Dutch Law Tightens Independently — But the Senate Has Yet to Act
Separately from the EU-level agreement, the Dutch House of Representatives (Tweede Kamer) voted on 4 June 2026 in favour of new national legislation that significantly tightens the rules on returning and detaining rejected asylum seekers [1]. The law permits the imposition of fines and coercive measures against those who refuse to leave, and it abolishes the financial compensation that had previously been paid to asylum seekers when the Immigration and Naturalisation Service (IND) failed to decide on their applications within the statutory time limit [1]. The legislation also broadens the scope for deporting those involved in criminal behaviour [1]. An earlier emergency asylum measures bill had been rejected in April 2026, but several of its provisions were carried over into this new legislation [1]. Crucially, the new law has not yet been passed by the Dutch Senate (Eerste Kamer), meaning it has not entered into force and does not currently represent binding Dutch law [1]. Similarly, the EU-level provisional agreement on the Return Regulation must still be formally approved by both the Council of the EU and the European Parliament before it can be published in the Official Journal of the EU and take effect [2][3]. Neither instrument is currently law.
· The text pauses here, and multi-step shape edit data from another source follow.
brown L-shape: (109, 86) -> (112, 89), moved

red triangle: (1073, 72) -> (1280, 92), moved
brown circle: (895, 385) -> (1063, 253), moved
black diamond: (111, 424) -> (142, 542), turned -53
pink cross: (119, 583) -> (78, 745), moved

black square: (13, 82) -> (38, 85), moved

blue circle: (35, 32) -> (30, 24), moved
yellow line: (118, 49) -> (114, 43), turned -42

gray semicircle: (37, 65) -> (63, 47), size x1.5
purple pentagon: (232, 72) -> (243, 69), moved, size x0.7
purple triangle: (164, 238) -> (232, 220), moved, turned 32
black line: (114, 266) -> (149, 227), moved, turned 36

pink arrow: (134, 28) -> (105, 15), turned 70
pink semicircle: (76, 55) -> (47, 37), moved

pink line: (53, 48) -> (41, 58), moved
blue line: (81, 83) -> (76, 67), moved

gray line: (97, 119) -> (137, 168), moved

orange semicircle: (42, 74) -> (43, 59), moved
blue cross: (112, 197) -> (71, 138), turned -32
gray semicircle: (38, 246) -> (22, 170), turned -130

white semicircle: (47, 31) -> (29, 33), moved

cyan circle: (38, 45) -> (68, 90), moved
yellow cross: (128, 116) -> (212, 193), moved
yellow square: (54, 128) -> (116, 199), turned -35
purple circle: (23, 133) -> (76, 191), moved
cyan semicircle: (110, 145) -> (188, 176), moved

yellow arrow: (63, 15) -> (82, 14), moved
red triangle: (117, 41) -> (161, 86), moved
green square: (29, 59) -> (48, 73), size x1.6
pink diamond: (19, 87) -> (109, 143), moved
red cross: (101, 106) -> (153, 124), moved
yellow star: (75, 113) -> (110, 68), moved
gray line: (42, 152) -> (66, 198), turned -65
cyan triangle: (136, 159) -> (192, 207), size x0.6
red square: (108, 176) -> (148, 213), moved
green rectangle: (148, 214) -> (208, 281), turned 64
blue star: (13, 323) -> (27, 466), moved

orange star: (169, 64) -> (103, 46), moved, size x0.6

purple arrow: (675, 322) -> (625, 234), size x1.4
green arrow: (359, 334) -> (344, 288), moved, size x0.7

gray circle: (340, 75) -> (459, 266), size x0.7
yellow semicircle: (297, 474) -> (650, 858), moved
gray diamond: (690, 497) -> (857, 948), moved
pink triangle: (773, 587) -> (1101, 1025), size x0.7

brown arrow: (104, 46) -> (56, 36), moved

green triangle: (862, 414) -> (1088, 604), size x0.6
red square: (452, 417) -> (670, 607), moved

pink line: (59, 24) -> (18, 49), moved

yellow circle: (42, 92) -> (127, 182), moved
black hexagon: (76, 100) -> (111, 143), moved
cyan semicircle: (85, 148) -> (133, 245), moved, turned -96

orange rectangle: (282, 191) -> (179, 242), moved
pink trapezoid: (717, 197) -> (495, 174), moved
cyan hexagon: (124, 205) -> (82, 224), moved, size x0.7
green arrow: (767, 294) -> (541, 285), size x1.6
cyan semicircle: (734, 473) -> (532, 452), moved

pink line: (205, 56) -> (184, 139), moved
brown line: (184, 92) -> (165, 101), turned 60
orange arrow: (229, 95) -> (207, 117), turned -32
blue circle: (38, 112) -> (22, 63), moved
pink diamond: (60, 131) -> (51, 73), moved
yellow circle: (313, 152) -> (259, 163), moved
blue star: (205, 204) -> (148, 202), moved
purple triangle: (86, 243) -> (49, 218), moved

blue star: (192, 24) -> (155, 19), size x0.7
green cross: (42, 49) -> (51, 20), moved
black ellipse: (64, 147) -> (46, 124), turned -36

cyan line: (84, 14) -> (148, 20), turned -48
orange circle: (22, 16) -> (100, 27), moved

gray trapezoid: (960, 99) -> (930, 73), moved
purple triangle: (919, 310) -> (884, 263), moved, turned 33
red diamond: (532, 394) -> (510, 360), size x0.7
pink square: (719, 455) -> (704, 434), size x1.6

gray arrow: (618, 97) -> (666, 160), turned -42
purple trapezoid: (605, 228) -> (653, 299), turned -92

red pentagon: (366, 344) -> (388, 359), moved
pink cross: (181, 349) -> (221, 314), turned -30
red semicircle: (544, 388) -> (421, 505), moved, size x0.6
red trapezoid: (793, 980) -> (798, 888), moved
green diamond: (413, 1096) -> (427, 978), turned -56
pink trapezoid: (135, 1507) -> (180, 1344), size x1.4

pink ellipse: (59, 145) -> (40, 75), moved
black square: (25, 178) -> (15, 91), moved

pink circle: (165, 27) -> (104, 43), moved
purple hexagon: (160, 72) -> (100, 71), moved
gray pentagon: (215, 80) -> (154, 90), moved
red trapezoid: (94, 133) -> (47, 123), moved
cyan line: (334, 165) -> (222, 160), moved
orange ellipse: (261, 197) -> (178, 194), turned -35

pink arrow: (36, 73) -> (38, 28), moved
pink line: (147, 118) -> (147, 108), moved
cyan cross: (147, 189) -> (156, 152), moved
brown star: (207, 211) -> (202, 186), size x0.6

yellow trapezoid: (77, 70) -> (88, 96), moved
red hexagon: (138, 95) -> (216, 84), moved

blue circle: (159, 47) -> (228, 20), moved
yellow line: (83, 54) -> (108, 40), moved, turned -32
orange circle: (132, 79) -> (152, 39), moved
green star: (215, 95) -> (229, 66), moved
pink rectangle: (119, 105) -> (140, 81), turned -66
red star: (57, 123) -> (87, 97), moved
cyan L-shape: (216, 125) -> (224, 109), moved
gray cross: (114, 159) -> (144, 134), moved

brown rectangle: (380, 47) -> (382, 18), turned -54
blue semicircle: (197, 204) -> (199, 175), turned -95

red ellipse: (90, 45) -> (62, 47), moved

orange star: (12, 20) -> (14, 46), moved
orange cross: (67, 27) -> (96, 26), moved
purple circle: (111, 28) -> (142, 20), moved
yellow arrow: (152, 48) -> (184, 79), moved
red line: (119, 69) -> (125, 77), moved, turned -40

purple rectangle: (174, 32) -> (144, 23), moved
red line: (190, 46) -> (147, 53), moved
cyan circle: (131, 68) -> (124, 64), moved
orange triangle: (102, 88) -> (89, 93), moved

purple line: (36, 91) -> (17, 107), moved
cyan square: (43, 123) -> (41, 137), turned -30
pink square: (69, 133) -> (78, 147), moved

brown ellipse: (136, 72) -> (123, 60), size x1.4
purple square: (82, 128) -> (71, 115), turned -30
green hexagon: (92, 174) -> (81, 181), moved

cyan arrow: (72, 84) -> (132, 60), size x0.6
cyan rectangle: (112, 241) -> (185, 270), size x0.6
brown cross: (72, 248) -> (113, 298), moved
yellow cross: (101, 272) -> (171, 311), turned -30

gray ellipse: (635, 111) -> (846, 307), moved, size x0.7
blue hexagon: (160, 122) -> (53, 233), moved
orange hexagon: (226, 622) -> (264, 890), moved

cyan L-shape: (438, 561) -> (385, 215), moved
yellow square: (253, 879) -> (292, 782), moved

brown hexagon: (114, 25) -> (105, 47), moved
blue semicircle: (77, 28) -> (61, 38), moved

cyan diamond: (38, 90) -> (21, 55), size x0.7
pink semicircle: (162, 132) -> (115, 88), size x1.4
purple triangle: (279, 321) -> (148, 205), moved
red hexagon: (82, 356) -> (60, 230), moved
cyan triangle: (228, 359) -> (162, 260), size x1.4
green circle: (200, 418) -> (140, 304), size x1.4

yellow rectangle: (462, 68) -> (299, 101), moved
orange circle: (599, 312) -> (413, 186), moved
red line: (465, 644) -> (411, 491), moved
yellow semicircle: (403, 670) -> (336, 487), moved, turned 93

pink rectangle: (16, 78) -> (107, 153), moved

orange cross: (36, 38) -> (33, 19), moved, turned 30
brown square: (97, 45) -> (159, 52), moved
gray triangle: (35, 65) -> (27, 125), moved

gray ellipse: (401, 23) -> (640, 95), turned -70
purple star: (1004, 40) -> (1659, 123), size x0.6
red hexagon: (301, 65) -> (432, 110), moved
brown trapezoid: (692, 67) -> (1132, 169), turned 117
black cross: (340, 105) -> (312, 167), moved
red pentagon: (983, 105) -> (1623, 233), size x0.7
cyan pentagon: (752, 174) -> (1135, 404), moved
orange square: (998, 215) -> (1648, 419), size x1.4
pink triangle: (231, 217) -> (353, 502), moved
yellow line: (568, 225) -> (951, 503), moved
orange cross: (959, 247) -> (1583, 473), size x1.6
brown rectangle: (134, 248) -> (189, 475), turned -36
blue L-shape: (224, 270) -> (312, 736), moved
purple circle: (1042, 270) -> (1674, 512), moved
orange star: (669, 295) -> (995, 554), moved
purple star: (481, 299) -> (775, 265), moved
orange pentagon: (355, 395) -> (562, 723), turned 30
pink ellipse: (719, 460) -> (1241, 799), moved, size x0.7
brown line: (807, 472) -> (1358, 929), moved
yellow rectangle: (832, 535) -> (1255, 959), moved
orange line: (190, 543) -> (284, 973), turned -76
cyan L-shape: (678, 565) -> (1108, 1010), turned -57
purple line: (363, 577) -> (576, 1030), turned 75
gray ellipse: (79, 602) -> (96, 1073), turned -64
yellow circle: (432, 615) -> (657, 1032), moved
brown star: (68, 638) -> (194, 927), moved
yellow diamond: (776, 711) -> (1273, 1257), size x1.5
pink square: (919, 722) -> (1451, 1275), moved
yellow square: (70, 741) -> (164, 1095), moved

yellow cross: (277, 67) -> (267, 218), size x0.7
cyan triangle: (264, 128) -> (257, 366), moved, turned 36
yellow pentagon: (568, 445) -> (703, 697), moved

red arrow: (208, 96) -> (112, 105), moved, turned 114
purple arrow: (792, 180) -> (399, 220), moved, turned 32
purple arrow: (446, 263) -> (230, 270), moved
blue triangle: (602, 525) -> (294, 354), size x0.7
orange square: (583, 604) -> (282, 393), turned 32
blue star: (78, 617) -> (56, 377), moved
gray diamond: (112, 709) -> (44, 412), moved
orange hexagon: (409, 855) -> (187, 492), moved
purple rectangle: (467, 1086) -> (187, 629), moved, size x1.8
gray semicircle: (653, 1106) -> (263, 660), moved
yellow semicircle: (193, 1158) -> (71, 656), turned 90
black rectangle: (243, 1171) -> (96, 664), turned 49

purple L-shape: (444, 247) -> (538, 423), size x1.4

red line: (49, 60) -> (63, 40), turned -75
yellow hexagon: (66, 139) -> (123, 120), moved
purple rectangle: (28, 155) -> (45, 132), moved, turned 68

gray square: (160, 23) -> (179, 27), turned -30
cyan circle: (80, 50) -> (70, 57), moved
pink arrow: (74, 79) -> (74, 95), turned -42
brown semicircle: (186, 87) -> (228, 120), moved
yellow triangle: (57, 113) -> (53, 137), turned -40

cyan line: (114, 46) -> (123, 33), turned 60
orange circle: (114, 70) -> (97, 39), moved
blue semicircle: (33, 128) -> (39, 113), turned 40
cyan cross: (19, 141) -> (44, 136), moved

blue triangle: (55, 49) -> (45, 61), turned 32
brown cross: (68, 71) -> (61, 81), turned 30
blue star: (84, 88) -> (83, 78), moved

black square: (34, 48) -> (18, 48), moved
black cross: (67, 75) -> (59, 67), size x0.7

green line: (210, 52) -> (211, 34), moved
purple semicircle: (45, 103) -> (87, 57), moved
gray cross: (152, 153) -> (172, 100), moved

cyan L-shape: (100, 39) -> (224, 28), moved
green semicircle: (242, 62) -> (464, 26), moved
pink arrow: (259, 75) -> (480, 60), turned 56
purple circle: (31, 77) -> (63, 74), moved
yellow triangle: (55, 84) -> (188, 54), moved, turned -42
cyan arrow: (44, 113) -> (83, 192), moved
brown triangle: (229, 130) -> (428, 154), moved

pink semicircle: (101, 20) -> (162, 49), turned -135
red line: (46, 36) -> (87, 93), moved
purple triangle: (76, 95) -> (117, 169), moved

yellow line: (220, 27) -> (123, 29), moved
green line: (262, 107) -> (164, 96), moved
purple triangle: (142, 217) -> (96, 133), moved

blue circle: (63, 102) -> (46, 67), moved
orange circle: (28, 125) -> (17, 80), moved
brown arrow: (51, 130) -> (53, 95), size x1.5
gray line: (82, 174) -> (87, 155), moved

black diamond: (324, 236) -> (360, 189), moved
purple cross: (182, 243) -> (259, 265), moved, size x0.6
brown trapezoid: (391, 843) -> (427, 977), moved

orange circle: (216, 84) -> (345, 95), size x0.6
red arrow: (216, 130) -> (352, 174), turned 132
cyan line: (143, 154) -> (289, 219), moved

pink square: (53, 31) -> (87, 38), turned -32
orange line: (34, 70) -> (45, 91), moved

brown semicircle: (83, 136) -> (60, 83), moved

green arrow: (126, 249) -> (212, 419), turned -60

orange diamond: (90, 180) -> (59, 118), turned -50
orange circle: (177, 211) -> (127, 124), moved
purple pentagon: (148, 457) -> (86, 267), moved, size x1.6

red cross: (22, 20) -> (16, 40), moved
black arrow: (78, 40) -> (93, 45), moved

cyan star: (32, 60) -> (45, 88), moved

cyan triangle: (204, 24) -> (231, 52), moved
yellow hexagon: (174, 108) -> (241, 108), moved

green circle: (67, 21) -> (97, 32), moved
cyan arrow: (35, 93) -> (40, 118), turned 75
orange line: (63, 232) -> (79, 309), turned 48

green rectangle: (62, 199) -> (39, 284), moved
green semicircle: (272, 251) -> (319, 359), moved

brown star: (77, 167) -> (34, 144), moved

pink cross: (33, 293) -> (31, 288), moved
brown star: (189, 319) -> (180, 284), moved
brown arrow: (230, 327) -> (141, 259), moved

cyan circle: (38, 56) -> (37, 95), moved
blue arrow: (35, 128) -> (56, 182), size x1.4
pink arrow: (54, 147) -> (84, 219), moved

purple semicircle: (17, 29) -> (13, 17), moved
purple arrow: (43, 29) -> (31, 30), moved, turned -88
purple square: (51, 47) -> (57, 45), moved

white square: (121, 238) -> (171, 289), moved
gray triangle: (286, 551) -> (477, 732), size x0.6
The return rate for rejected asylum seekers across the EU did improve to 28% in 2025 — the highest level in a decade — but that figure still leaves the vast majority of those ordered to leave still present on EU territory [3]. In the Netherlands specifically, roughly 945 Syrians voluntarily returned to Syria in 2025 with Dutch government financial support of €5,000 per adult and €2,500 per minor child — a modest number against a Syrian population in the Netherlands of approximately 150,000 people [1]. For those currently in asylum procedures in the Netherlands or elsewhere in the EU, the position today, on 7 June 2026, remains unchanged: neither the new Dutch legislation nor the EU Return Regulation is yet in effect. Anyone affected should continue to follow guidance from the IND and seek legal advice as developments progress.